The New York City Department of Consumer Affairs (DCA) today announced its citing of 135 unlicensed home improvement contractors as part of a new effort to better protect homeowners from repair and improvement headaches. The 135 contractors cited were identified through leads from consumer complaints received over the past four months, and are being offered for the first time the opportunity to pay reduced fines if they both get licensed and resolve all outstanding complaints. Contractors that fail to get licensed or resolve complaints will face maximum penalties, which can include $100 for every day of unlicensed activity, as well as seizure of their vehicle and tools.
"Home improvement headaches top the list of all consumer complaints we receive - we’re hoping this experiment helps resolve complaints quickly and encourages these businesses to do the right thing," said DCA Commissioner Jonathan Mintz. "The best way we can protect and help homeowners is if the contractor they hire is licensed."
By law, soliciting or performing home improvement work costing more than $200 requires a license from DCA to operate legally in New York City. Home improvement work can be any type of remodeling or repair including: basements, central heating/air conditioning, cabinet installation, flooring, central vacuum cleaning system, driveways, fences, garages, patios, porches, roofing, storm windows, swimming pools, and terraces. Landscaping is also considered home improvement.
"Aggressive enforcement of unlicensed contractors helps maintain a level playing field for the industry," said Bob Bernabe, President of Bernabe Home Improvement Inc. and Vice President/Grievance Committee Chairman of the Home Improvement Contractors Association of Staten Island. "Unlicensed contractors need to be reminded there are consequences for working illegally, while homeowners may try to cut corners and have problems later on – the DCA’s efforts will provide a fair opportunity to accomplish both goals."
The DCA has embarked on aggressive enforcement, maximized by strategic outreach efforts, to combat increasing consumer complaints. During fiscal year 2006, 179 vehicles owned by unlicensed home improvement contractors were seized by the DCA, while nearly $900,000 in consumer restitution was returned through the agency’s Home Improvement Trust Fund and successful mediation efforts. The DCA recently partnered with other government agencies, nonprofit organizations and the Home Improvement Contractors Association of Staten Island to hold a public forum in Canarsie, Brooklyn, on best industry practices. Another forum is planned for the fall.

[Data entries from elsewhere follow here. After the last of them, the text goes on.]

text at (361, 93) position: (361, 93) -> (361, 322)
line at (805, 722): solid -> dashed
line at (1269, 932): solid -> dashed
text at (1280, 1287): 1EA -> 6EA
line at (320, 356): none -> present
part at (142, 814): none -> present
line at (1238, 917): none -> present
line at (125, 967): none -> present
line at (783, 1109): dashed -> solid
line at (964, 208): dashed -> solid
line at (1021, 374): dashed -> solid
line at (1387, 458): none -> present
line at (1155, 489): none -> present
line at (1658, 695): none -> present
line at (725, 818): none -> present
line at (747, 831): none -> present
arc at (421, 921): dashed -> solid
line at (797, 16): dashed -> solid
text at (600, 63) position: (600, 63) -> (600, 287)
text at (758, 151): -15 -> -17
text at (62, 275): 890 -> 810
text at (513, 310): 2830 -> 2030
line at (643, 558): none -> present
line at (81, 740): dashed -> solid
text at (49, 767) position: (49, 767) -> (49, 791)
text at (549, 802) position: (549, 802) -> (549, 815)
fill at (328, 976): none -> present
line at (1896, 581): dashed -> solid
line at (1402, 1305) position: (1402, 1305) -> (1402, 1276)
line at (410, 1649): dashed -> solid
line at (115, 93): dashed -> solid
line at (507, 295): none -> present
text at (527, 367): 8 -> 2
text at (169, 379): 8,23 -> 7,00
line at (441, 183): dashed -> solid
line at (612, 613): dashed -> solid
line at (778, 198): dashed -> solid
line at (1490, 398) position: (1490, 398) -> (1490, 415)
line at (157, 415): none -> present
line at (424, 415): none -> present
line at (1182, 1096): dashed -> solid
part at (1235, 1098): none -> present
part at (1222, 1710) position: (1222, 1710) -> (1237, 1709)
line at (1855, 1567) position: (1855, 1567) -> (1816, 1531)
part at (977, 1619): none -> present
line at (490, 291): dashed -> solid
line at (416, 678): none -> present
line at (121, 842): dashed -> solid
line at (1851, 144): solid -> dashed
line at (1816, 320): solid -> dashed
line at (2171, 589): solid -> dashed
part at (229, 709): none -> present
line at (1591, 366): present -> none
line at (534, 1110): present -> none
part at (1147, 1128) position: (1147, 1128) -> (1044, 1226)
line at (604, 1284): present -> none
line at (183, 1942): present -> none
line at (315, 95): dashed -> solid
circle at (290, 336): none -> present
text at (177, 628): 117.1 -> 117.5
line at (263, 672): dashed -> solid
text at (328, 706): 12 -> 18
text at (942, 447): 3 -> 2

Licensed contractors must undergo a criminal history check, pass a written examination on their knowledge of the law and contracts, and contribute to the DCA Home Improvement Contractor Trust Fund at the time of application and each time they renew, or post a bond. The Home Improvement Trust Fund can reimburse homeowners - up to a maximum of $15,000 - if the licensed contractor they hired subsequently damaged their home and went out of business or left town.
"People’s homes are often their most important investment. The best way New Yorkers can protect themselves when hiring someone to make repairs or improvements is to make sure the contractor has a valid DCA license and that they are using legitimate contract terms," added Commissioner Mintz. "Check on complaint and violation histories, and never pay in cash or more than one-third upfront."
For license applications, to file a complaint, to check a vendor’s complaint history, or to request a copy of the DCA Home Improvement Consumer Guide with a sample contract, call 311, or use DCA’s Instant Online License Check found at www.nyc.gov/consumers.
- Always use a licensed contractor. Make sure that the person you are negotiating with is a licensed home improvement salesperson and authorized to negotiate a contract on behalf of the contractor.
- Check complaint histories by calling 311, or use the DCA Instant Online License Check. Get references.
- Never pay in cash.
- Don’t pay more than one-third of the total amount upfront and continue with ‘progress’ payments as work continues.
- Know your contract rights. Homeowners have the right to cancel any contract within three days. A sample contract is available on the DCA Web site at www.nyc.gov/consumers.
- Don’t finance improvements or repairs through your contractor. If a home improvement contractor tries to arrange financing, file a complaint immediately with the DCA. It is illegal for contractors to carry loan papers when soliciting home improvement work or to otherwise arrange for financing of home improvement work. If financing is needed for repairs or improvements, instead investigate options on your own at your bank or credit union.